During preclinical trials a potential new drug goes through rigorous assessments. Using rodents and monkeys, Kachlany tested Leukothera's® toxicity to determine at what point it begins having adverse effects on the body. He explored its stability, or the amount of time it takes for the drug to lose potency, and its pharmacokinetics, or how long it lasts in the body. And finally, the scientist studied the potential new drug's pharmacodynamics, or its interactions with the body and how quickly it reaches its target. Kachlany did the testing on healthy animals and on animals with leukemia. He quickly points out that none of the subjects were harmed during the testing.

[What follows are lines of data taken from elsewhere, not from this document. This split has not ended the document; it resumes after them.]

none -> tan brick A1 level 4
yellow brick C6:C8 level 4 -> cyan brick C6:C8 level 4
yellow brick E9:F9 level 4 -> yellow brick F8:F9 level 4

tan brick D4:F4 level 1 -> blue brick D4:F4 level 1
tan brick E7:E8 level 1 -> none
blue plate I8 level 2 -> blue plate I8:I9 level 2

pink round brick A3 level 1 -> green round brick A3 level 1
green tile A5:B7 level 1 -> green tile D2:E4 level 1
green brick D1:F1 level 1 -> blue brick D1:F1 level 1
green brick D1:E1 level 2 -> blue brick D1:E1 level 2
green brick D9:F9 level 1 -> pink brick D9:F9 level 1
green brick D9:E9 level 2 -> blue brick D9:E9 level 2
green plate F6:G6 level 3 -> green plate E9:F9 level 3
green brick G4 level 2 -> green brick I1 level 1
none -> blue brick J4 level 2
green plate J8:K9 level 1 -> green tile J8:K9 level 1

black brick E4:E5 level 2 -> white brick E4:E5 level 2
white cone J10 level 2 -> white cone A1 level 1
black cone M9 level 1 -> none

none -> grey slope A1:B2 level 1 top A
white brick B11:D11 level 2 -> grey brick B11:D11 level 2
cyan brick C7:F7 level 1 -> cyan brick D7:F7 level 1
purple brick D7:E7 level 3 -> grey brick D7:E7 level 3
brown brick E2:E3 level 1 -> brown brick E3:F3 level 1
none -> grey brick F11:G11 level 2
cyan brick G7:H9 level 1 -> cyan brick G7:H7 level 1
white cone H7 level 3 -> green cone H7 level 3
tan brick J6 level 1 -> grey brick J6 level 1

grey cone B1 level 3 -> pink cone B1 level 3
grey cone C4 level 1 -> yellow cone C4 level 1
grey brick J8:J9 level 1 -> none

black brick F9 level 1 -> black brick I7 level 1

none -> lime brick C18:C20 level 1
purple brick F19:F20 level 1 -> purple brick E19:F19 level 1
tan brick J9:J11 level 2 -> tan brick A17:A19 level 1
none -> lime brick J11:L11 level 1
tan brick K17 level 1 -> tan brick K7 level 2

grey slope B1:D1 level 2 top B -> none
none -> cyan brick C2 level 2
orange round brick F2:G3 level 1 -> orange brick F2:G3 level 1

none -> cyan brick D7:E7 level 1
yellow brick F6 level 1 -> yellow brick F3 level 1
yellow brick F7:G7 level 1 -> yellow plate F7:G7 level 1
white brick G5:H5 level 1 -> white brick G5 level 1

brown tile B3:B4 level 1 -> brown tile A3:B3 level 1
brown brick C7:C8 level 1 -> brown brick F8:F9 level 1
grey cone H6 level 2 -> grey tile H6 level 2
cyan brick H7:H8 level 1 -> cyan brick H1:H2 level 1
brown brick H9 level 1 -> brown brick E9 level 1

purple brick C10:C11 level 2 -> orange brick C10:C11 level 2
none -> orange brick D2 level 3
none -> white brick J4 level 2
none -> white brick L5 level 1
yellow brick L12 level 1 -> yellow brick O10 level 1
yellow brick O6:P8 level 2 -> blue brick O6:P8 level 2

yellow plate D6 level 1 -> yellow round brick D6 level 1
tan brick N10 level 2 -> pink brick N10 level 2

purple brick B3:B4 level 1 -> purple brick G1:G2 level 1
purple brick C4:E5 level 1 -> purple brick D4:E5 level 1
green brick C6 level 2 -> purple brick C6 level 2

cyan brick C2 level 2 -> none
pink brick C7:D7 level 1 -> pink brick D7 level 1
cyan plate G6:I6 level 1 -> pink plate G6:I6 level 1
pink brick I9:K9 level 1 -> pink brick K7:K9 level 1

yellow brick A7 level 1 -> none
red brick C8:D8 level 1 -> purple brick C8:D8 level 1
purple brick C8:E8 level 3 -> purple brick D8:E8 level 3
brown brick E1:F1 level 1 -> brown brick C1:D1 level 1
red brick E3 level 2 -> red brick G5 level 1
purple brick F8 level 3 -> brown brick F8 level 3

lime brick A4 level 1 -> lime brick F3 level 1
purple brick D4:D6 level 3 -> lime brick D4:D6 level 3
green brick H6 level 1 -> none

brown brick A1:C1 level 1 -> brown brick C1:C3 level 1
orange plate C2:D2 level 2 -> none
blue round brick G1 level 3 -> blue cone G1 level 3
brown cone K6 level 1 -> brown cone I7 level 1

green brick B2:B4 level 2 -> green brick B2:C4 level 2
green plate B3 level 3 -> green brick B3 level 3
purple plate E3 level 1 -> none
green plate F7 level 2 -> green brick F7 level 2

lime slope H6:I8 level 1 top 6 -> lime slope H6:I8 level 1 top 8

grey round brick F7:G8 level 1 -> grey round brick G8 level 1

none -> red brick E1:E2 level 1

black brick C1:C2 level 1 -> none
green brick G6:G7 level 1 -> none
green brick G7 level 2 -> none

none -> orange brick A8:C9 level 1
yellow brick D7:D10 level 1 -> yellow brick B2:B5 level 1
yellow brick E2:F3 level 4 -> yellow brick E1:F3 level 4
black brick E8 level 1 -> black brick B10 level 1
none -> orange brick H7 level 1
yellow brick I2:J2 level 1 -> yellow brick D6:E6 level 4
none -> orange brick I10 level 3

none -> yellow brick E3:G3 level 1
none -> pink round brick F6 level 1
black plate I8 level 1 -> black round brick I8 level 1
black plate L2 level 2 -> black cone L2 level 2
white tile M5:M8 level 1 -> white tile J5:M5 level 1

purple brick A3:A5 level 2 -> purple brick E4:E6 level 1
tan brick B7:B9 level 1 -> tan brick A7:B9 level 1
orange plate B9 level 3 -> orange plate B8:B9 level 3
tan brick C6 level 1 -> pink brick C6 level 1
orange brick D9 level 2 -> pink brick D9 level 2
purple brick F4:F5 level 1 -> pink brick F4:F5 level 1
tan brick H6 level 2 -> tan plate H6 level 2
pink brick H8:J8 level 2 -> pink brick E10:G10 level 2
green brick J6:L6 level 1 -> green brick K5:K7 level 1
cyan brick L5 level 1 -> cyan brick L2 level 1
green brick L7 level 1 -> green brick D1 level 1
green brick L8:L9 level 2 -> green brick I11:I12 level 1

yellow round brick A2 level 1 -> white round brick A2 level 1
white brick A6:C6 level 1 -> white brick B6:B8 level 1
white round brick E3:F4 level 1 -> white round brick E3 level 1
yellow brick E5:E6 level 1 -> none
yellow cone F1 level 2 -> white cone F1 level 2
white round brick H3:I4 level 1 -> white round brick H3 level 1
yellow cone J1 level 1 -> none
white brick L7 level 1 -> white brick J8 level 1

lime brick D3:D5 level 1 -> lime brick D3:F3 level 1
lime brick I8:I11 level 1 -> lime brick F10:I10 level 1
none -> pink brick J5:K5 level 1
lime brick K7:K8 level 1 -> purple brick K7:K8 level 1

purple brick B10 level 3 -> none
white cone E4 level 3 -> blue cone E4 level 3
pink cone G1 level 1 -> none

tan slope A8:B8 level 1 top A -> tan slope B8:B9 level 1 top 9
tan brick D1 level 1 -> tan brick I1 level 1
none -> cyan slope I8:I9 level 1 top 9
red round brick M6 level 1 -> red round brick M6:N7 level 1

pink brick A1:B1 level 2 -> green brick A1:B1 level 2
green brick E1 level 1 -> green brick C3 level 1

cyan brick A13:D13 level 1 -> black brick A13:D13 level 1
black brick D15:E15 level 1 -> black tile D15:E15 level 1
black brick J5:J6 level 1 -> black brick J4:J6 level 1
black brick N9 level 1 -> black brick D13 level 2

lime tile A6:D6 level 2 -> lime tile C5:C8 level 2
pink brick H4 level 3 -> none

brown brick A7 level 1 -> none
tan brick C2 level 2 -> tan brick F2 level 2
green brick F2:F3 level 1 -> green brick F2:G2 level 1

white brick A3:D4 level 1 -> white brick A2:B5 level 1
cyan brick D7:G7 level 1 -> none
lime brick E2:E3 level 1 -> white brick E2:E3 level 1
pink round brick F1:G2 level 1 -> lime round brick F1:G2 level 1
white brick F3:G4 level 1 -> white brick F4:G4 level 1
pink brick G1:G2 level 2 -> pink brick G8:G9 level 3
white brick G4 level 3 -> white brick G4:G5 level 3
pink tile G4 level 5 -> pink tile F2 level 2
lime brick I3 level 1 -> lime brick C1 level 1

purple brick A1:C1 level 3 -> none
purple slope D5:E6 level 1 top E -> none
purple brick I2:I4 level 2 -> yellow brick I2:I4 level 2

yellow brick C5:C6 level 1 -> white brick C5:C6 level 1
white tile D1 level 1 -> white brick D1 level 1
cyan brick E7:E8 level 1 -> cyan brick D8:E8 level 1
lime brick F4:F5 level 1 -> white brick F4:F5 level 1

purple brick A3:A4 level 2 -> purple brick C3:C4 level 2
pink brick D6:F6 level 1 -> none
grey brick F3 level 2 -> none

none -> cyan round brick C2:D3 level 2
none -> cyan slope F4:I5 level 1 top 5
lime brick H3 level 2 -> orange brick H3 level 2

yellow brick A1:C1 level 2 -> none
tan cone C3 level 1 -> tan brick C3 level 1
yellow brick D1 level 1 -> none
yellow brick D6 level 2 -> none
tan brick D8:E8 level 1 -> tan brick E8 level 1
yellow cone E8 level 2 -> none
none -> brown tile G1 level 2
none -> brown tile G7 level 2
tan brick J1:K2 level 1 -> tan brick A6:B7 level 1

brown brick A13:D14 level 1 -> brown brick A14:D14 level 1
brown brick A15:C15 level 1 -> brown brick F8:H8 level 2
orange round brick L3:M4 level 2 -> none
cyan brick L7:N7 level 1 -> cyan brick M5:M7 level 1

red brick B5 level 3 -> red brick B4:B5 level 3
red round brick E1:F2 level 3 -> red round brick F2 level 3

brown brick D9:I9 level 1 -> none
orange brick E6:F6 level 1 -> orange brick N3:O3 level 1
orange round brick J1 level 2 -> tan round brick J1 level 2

Kachlany has been working on his therapy for three years. While investigating the bacterium Aggregatibacter actinomycetemcomitans (Aa) he discovered that leukotoxin, a protein secreted by Aa specifically targets malignant and hyper-inflammatory white blood cells. After demonstrating that leukotoxin effectively destroys cancerous and diseased white cells in vitro and in a mouse model, he began looking at using it as a therapeutic agent in some leukemias and lymphomas. That's when he founded Actinobac Biomed, Inc. and Leukothera® was born. His most recent studies have shown that depleting diseased white blood cells with Leukothera® seems to be successful in treating psoriasis and other inflammatory diseases. And Leukothera® in combination with such widely used drugs as etoposide, mitoxantrone, daunorubicin, busulfan and imatinib killed leukemia cells much more effectively than when these drugs were used alone.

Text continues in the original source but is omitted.